** BEGIN Dataset excerpts **

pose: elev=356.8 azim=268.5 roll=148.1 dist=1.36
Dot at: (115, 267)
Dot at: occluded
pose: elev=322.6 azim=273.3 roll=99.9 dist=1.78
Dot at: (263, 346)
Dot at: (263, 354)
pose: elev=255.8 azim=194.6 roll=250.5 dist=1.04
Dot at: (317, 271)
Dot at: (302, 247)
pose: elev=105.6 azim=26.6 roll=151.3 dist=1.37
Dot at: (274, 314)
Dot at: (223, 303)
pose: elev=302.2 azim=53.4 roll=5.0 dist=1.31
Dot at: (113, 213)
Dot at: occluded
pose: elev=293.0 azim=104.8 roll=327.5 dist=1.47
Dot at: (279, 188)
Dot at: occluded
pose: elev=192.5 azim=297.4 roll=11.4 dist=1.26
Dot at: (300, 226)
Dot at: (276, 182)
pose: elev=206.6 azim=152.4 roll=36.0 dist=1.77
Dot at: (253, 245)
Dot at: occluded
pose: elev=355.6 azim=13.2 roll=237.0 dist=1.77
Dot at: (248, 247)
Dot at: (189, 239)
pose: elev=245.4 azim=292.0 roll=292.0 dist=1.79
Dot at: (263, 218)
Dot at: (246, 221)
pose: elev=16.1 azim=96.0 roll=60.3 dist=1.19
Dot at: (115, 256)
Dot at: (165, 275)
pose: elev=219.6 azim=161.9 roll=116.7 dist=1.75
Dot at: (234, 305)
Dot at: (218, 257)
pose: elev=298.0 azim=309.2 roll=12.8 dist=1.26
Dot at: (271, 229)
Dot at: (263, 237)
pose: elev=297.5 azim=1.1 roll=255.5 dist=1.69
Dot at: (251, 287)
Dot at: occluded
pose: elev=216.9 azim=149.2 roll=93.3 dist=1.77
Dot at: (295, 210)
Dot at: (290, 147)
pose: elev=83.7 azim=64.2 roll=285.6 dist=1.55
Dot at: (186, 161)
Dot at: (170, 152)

** END Dataset excerpts **

### What you are asked to do
Render the listing above as a Markdown table with the columns "Row" and "Entry line," giving each line its own numbered row and omitting blank lines.

### Solution
| Row | Entry line |
|---|---|
| 1 | pose: elev=356.8 azim=268.5 roll=148.1 dist=1.36 |
| 2 | Dot at: (115, 267) |
| 3 | Dot at: occluded |
| 4 | pose: elev=322.6 azim=273.3 roll=99.9 dist=1.78 |
| 5 | Dot at: (263, 346) |
| 6 | Dot at: (263, 354) |
| 7 | pose: elev=255.8 azim=194.6 roll=250.5 dist=1.04 |
| 8 | Dot at: (317, 271) |
| 9 | Dot at: (302, 247) |
| 10 | pose: elev=105.6 azim=26.6 roll=151.3 dist=1.37 |
| 11 | Dot at: (274, 314) |
| 12 | Dot at: (223, 303) |
| 13 | pose: elev=302.2 azim=53.4 roll=5.0 dist=1.31 |
| 14 | Dot at: (113, 213) |
| 15 | Dot at: occluded |
| 16 | pose: elev=293.0 azim=104.8 roll=327.5 dist=1.47 |
| 17 | Dot at: (279, 188) |
| 18 | Dot at: occluded |
| 19 | pose: elev=192.5 azim=297.4 roll=11.4 dist=1.26 |
| 20 | Dot at: (300, 226) |
| 21 | Dot at: (276, 182) |
| 22 | pose: elev=206.6 azim=152.4 roll=36.0 dist=1.77 |
| 23 | Dot at: (253, 245) |
| 24 | Dot at: occluded |
| 25 | pose: elev=355.6 azim=13.2 roll=237.0 dist=1.77 |
| 26 | Dot at: (248, 247) |
| 27 | Dot at: (189, 239) |
| 28 | pose: elev=245.4 azim=292.0 roll=292.0 dist=1.79 |
| 29 | Dot at: (263, 218) |
| 30 | Dot at: (246, 221) |
| 31 | pose: elev=16.1 azim=96.0 roll=60.3 dist=1.19 |
| 32 | Dot at: (115, 256) |
| 33 | Dot at: (165, 275) |
| 34 | pose: elev=219.6 azim=161.9 roll=116.7 dist=1.75 |
| 35 | Dot at: (234, 305) |
| 36 | Dot at: (218, 257) |
| 37 | pose: elev=298.0 azim=309.2 roll=12.8 dist=1.26 |
| 38 | Dot at: (271, 229) |
| 39 | Dot at: (263, 237) |
| 40 | pose: elev=297.5 azim=1.1 roll=255.5 dist=1.69 |
| 41 | Dot at: (251, 287) |
| 42 | Dot at: occluded |
| 43 | pose: elev=216.9 azim=149.2 roll=93.3 dist=1.77 |
| 44 | Dot at: (295, 210) |
| 45 | Dot at: (290, 147) |
| 46 | pose: elev=83.7 azim=64.2 roll=285.6 dist=1.55 |
| 47 | Dot at: (186, 161) |
| 48 | Dot at: (170, 152) |